C’est pour toi que sonne la glace, 2023
Installation sonore en multicanal (3 haut-parleurs + 2 haut-parleurs excitateurs), 6’40’’
Dans l’installation sonore présentée dans le sous-sol du musée, dans une partie préservée de l’abbaye de Saint-Claude, la question des paysages gelés est traitée de manière sonore dans un contexte difficile de réchauffement climatique, et entre en résonance avec d’autres œuvres de l’exposition, aux étages supérieurs. L’argument principal est historique : en décembre 1623, soit exactement 400 ans plus tôt, John Donne (1572 – 1631), poète et prédicateur anglais, écrit à l’âge de 51 ans les poèmes en prose Devotions Upon Emergent Occasions (Dévotions en temps de crise), dont des « Méditations sur notre condition humaine », publiées en 1624. Ces Méditations constituent une forme de passage de l’observation et l’expérience subjective de sa propre maladie, à une prise de conscience globale de la misère humaine. Ainsi, dans la Méditation XVII, il écrit :
« No man is an island, entire of itself;
every man is a piece of the continent, a part of the main;
if a clod be washed away by the sea, Europe is the less,
as well as if a promontory were, as well as if a manor of thy friend’s or of thine own were;
any man’s death diminishes me, because I am involved in mankind,
and therefore never send to know for whom the bell tolls; it tolls for thee. »

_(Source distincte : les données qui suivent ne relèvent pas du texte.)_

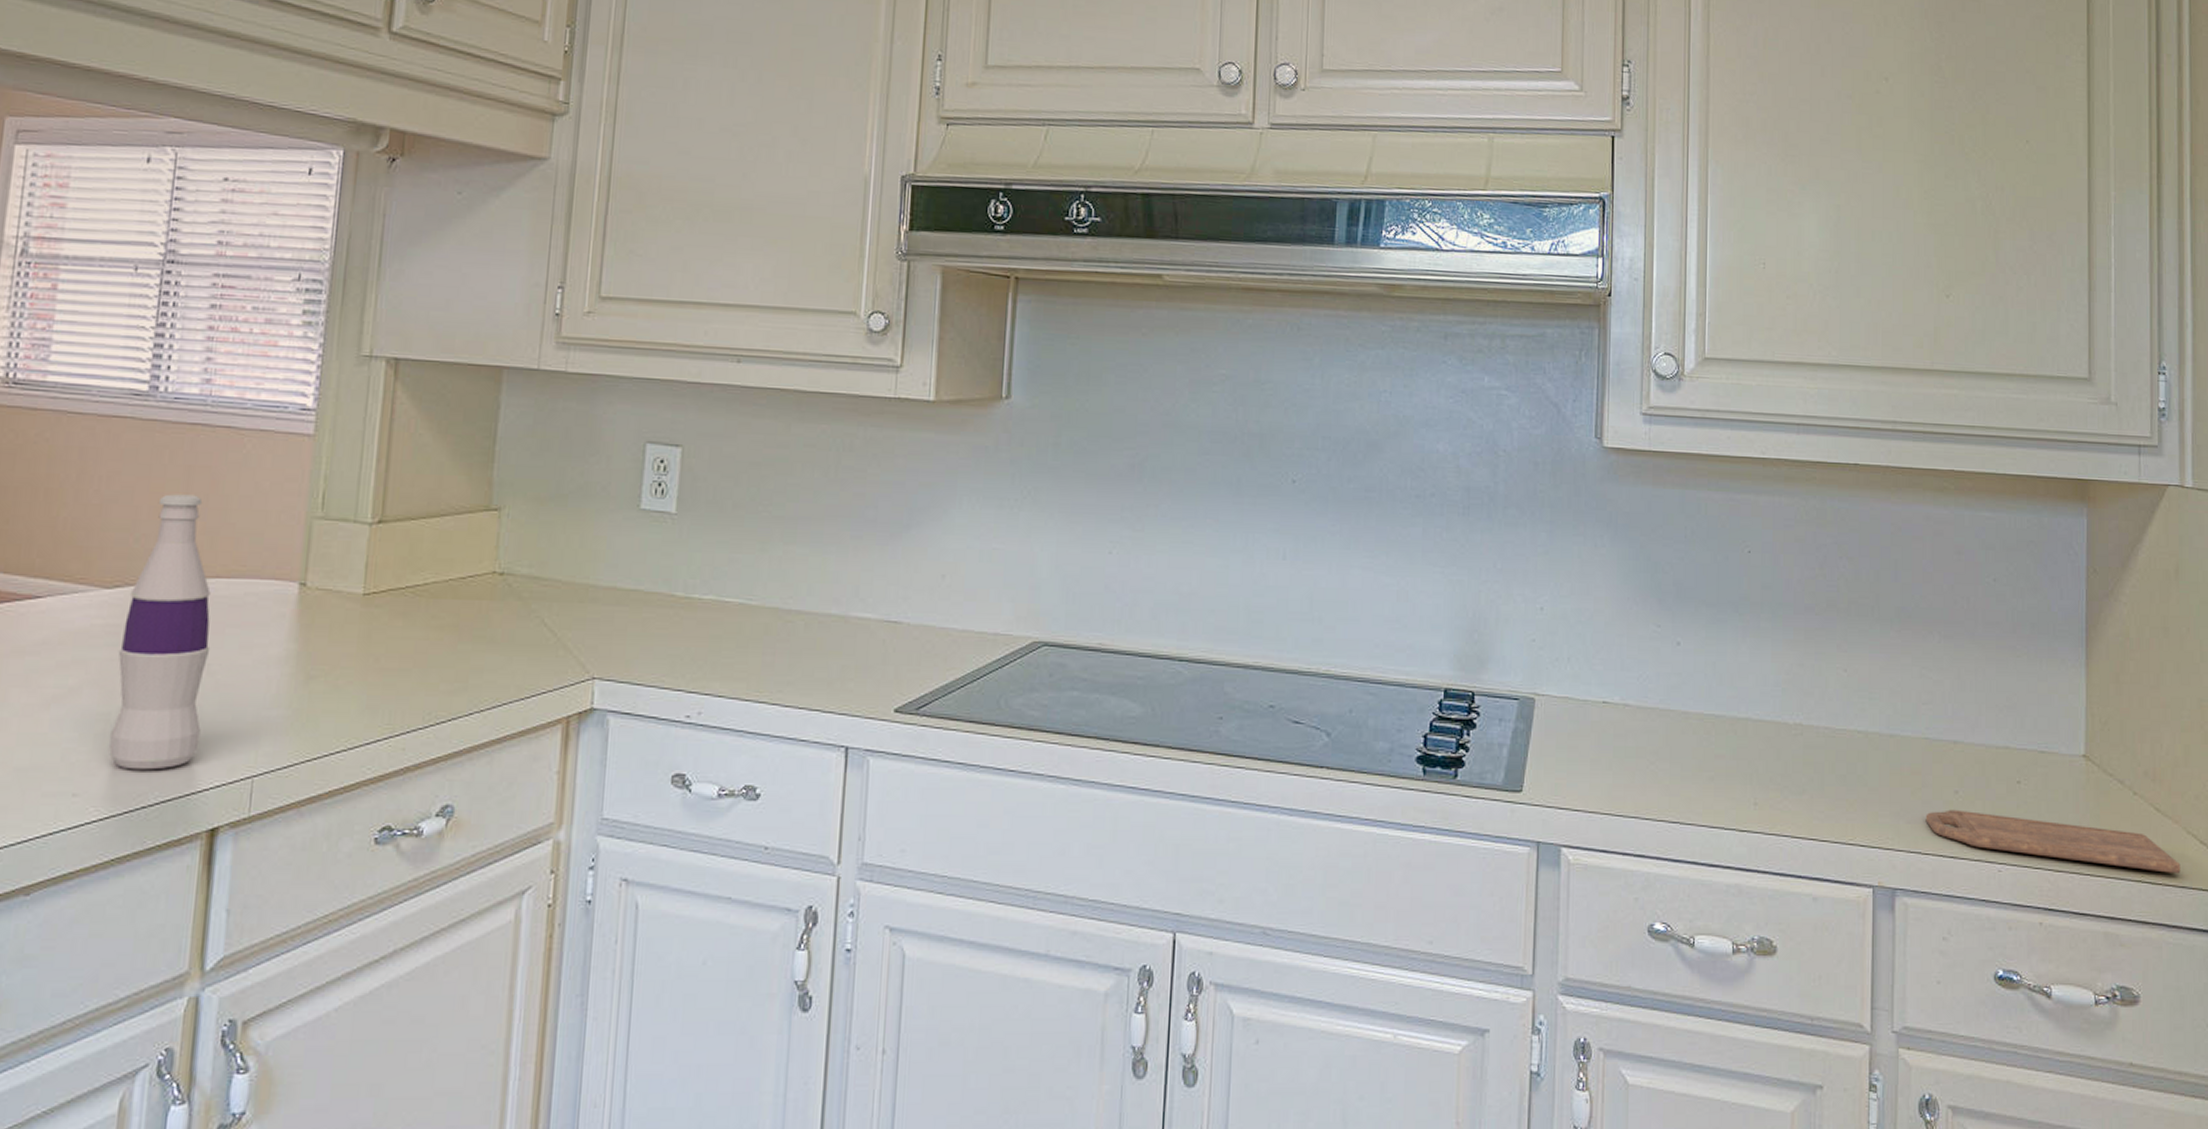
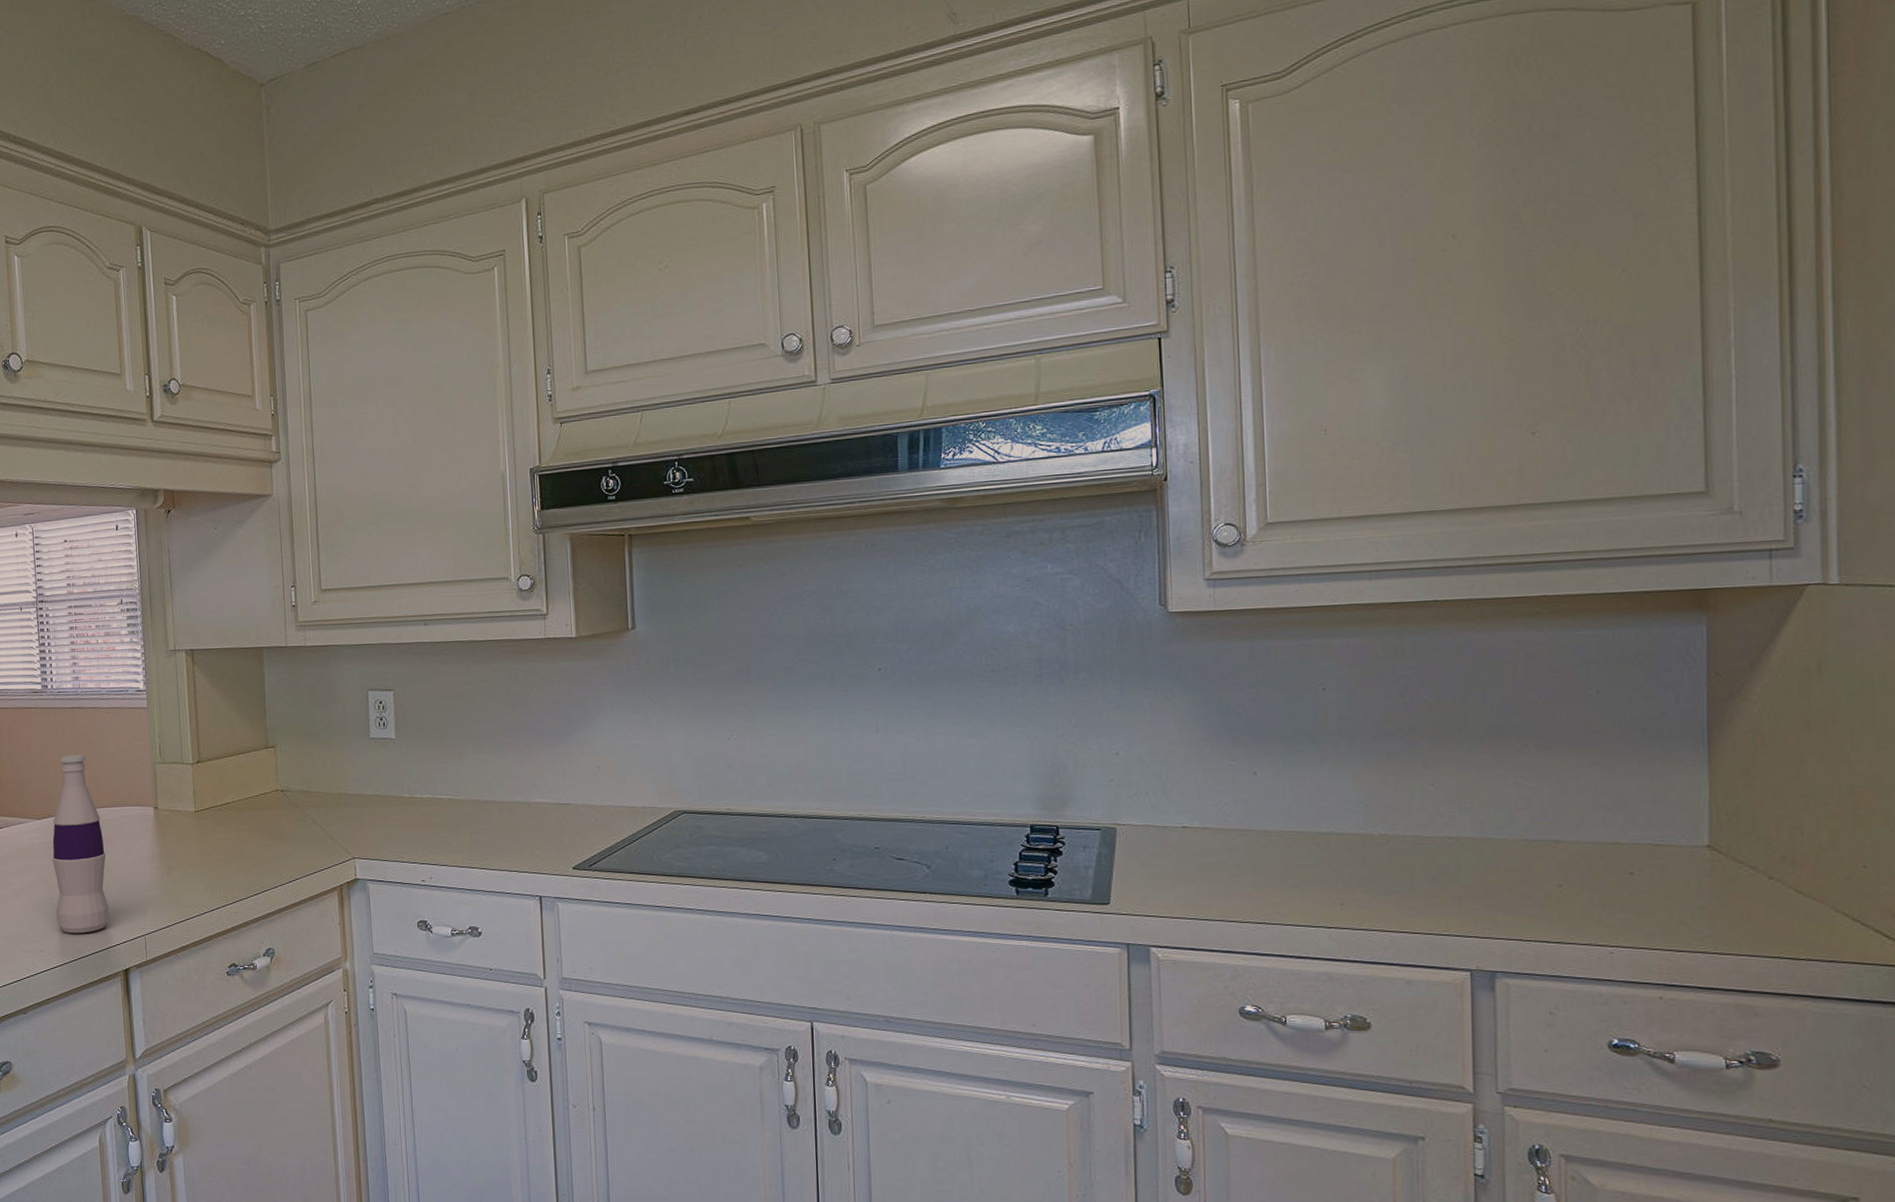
cutting board: present [1925,809,2181,874] -> none [1526,900,1828,950]

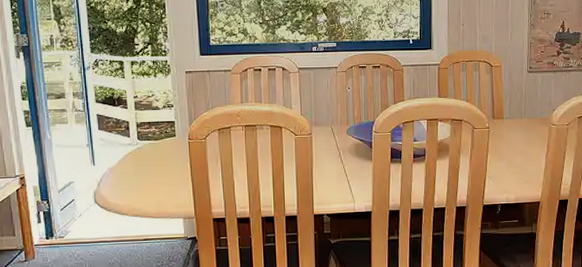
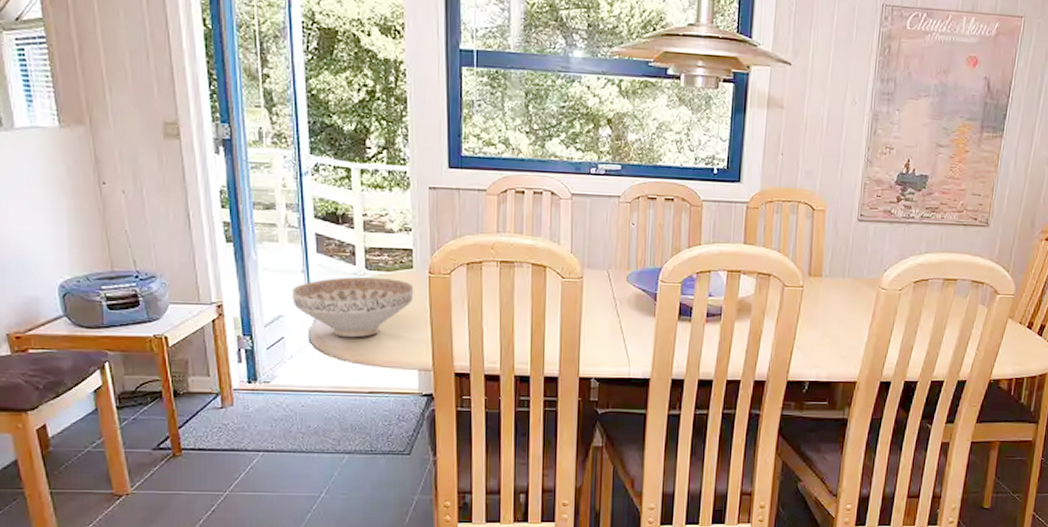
decorative bowl: none [80,146,177,196] -> present [292,277,414,338]

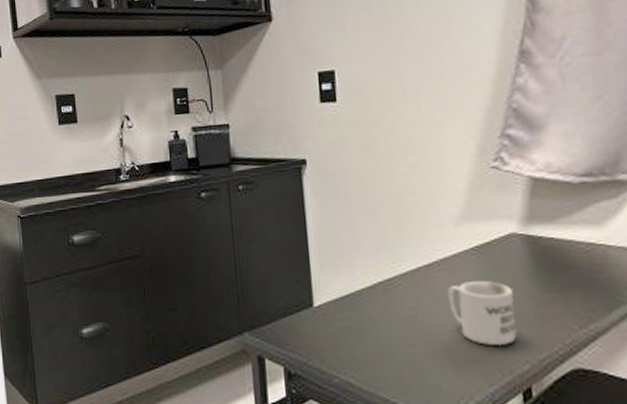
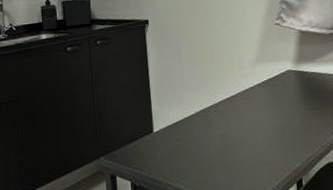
mug: present [447,281,517,347] -> none [247,105,293,151]

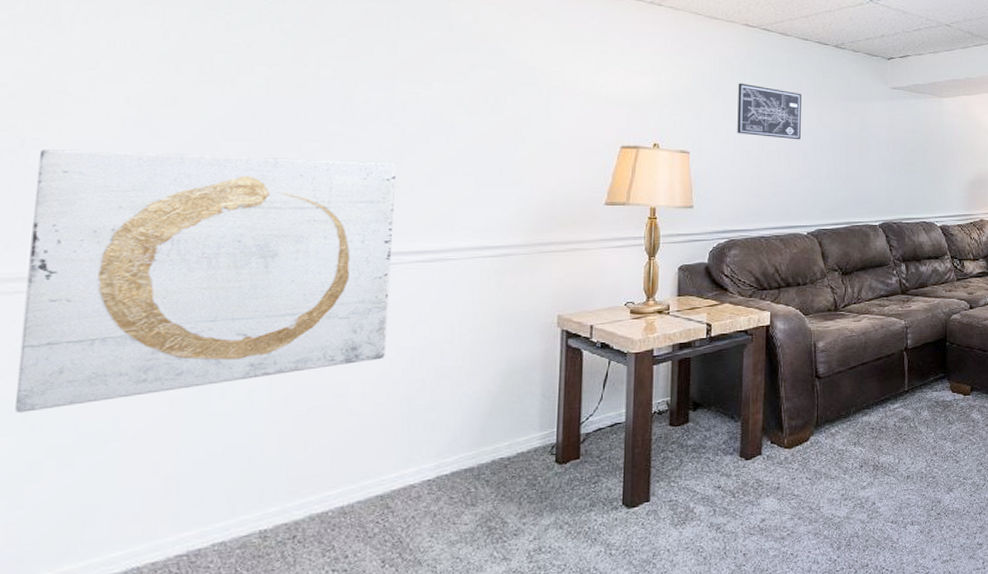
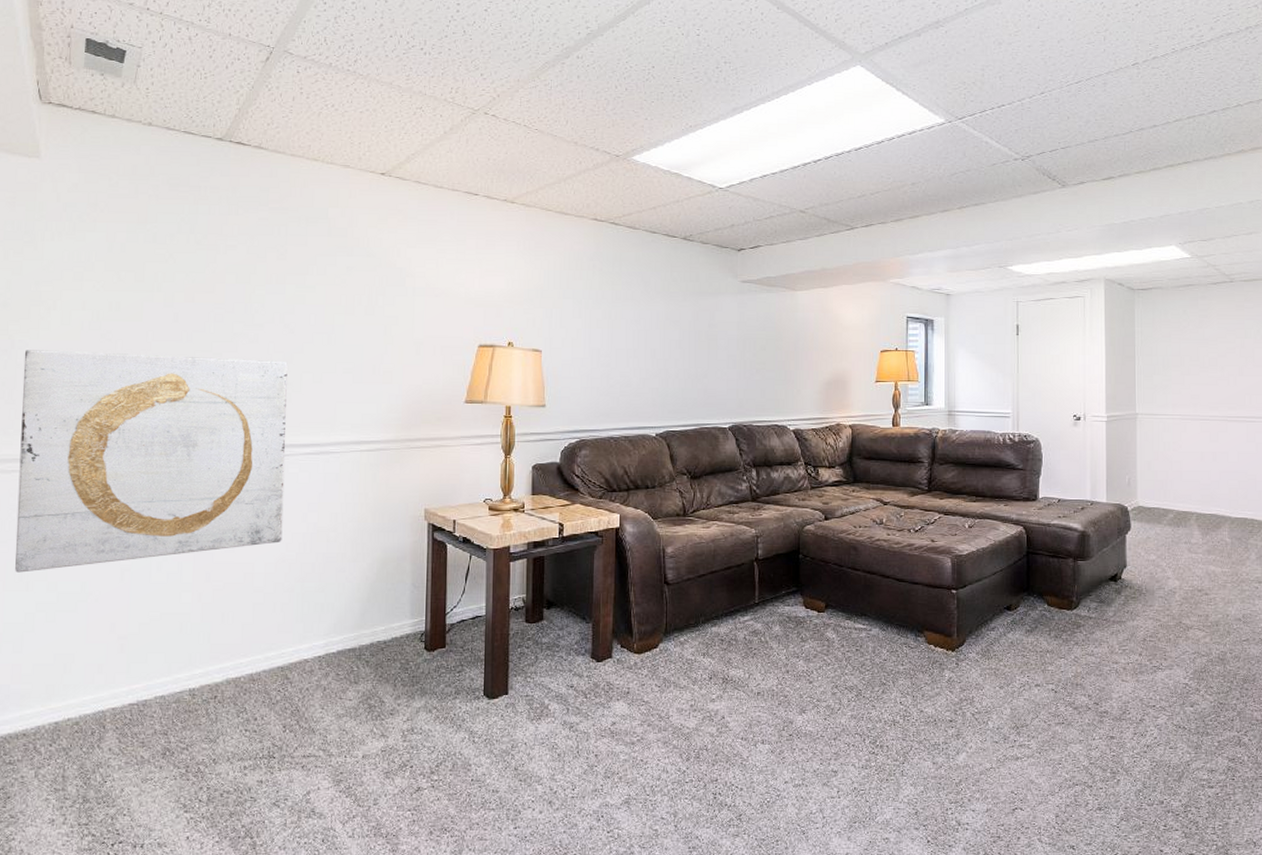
wall art: present [737,83,801,140] -> none [587,279,649,338]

« Aucun homme n’est une île, un tout, complet en soi ;
tout homme est un fragment du continent, une partie de l’ensemble ;
si la mer emporte une motte de terre, l’Europe en est amoindrie,
comme si les flots avaient emporté un promontoire, le manoir de tes amis ou le tien ;
la mort de tout homme me diminue, parce que j’appartiens au genre humain ;
aussi n’envoie jamais demander pour qui sonne le glas : c’est pour toi qu’il sonne. »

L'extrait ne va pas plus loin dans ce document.